▶ Work to complete
1. Summarize the text on Armin T. Wegner in two sentences.
2. In the records, from the first line up to and including the line with "Does Pálková Anna", swap "series" for "data set". Return only those lines, with nothing else changed.

▶ Text shown
=== Section Start ===
Starving Armenian children, from Armin T. Wegner’s Collection

Career in the German Military

Armin T Wegner was born in 1886 in the Rhine Province of Germany. When Europe was embroiled in the Great War, Wegner volunteered to serve his nation and empire, enrolling as a volunteer nurse in German-occupied Poland. Here, 2nd Lt Wegner earned the Iron Cross for treatment of wounded soldiers under heavy fire.

Fighting France and Britain on the Western Front, the German high command convinced the Ottoman Empire to join the Central Powers. The Ottomans were under pressure from successive military defeats in the Balkans and North Africa, which saw a tremendous loss in territory.

The Young Turks wanted to restore these lands as they saw the Entente as one of the leading causes of the socioeconomic decline. After the German-Turkish alliance was cemented, Second Lieutenant Wagner was dispatched to Syria under the Sanitary Corps.

Witnessing the Armenian Genocide

1915 was the year that marked the start the beginning of the Armenian Genocide, and Armin Wegner witnessed it firsthand. The notable events of the genocide included forced deportations without food or water into the scorching Syrian desert. These deportations (at gunpoint) were known as death marches.

The German high command was privy to the Young Turks’ plans for its Christian minorities in Asia Minor that they saw as the “fifth column.” Greeks, Assyrians, and Maronites would also suffer in various genocides at the hands of the Ottoman Empire.
=== Section End ===
▶ Records to use
=== Section Start ===
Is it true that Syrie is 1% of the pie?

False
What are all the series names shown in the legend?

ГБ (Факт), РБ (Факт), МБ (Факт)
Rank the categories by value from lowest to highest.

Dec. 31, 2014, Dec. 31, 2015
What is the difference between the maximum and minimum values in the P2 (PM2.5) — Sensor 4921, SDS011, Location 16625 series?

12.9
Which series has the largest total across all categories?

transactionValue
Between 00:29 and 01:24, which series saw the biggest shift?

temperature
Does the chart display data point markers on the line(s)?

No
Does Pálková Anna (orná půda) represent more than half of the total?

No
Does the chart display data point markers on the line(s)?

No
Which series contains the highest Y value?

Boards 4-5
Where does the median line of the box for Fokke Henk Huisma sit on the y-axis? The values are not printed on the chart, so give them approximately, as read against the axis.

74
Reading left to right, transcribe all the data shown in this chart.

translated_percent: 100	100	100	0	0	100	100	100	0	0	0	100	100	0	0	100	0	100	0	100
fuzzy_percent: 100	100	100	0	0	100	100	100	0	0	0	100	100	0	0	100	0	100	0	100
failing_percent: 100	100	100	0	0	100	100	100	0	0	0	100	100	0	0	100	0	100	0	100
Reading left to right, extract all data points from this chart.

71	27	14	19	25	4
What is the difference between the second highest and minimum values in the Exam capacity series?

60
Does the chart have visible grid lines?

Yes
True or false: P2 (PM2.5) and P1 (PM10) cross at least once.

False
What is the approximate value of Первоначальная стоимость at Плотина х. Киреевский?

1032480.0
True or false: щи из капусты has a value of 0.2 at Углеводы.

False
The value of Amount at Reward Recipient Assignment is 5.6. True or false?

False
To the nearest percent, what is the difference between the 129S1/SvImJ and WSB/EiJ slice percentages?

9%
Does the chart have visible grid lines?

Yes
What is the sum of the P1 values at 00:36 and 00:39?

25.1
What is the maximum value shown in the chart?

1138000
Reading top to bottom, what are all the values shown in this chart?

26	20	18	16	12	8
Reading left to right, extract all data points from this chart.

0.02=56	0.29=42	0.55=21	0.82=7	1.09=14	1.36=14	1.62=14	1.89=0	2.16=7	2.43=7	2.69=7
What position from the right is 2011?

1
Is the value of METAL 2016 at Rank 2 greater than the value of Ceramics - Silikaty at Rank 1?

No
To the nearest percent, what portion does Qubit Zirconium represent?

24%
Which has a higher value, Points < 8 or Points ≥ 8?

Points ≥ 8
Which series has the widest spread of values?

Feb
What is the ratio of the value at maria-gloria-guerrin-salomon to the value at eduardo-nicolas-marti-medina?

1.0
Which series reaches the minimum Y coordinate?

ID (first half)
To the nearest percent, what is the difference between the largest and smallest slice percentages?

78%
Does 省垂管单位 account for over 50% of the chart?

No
=== Section End ===
▶ Answers in order
1. Armin T. Wegner, born in 1886 in the Rhine Province of Germany, volunteered as a nurse in German-occupied Poland during the Great War and earned the Iron Cross for treating wounded soldiers under heavy fire. He witnessed firsthand the Armenian Genocide that began in 1915, whose notable events included death marches: forced deportations at gunpoint, without food or water, into the scorching Syrian desert.

2.
Is it true that Syrie is 1% of the pie?

False
What are all the data set names shown in the legend?

ГБ (Факт), РБ (Факт), МБ (Факт)
Rank the categories by value from lowest to highest.

Dec. 31, 2014, Dec. 31, 2015
What is the difference between the maximum and minimum values in the P2 (PM2.5) — Sensor 4921, SDS011, Location 16625 data set?

12.9
Which data set has the largest total across all categories?

transactionValue
Between 00:29 and 01:24, which data set saw the biggest shift?

temperature
Does the chart display data point markers on the line(s)?

No
Does Pálková Anna (orná půda) represent more than half of the total?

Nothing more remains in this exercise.